**** EXERCISE INPUT ****

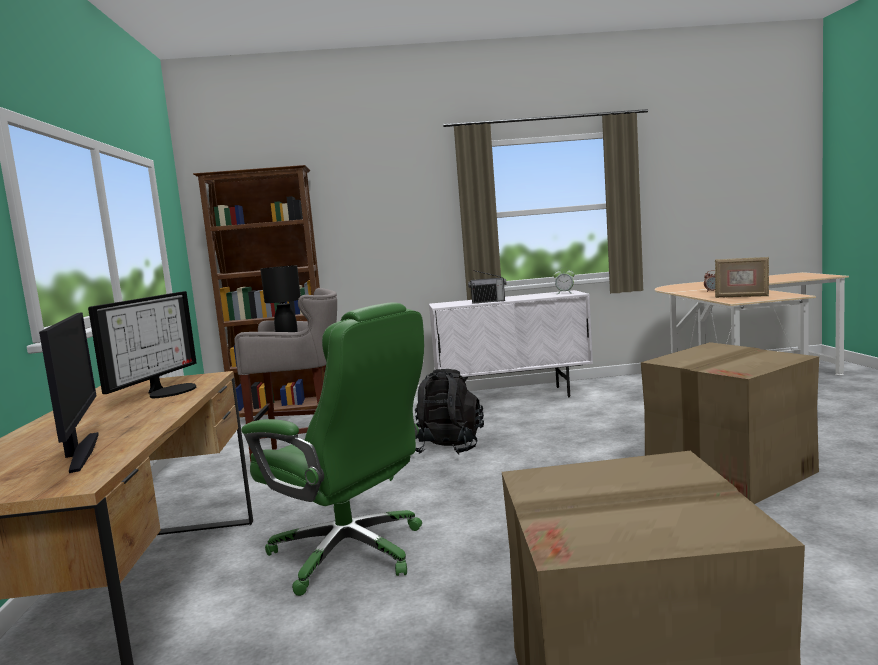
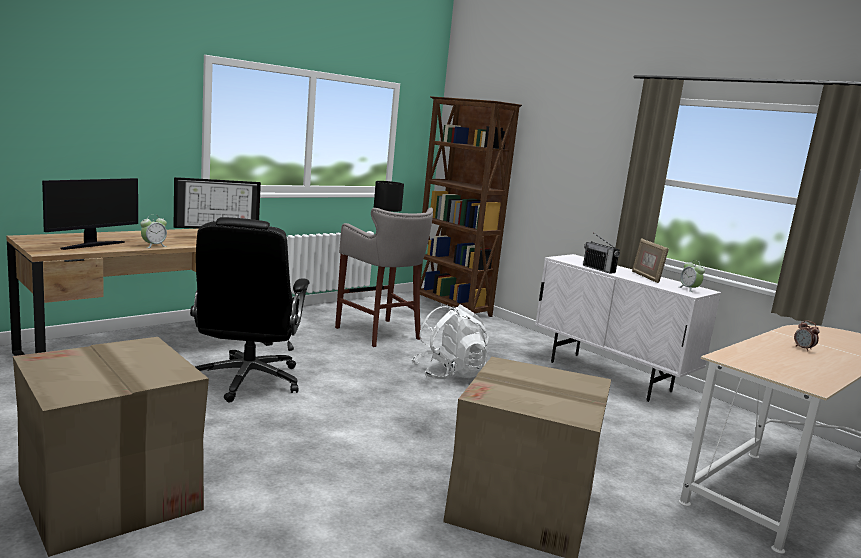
camera: 50 degrees right, 5 degrees up
(155, 419) = (154, 246): none -> alarm clock
(351, 553) = (247, 381): green office chair -> black office chair
(448, 448) = (448, 374): black backpack -> white backpack
(741, 296) = (768, 361): picture frame -> picture frame (646, 277)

****

> [EXERCISE]: Locate the lines above that hold the word "black". Show every one of them.

> [EXERCISE SOLUTION]:
(351, 553) = (247, 381): green office chair -> black office chair
(448, 448) = (448, 374): black backpack -> white backpack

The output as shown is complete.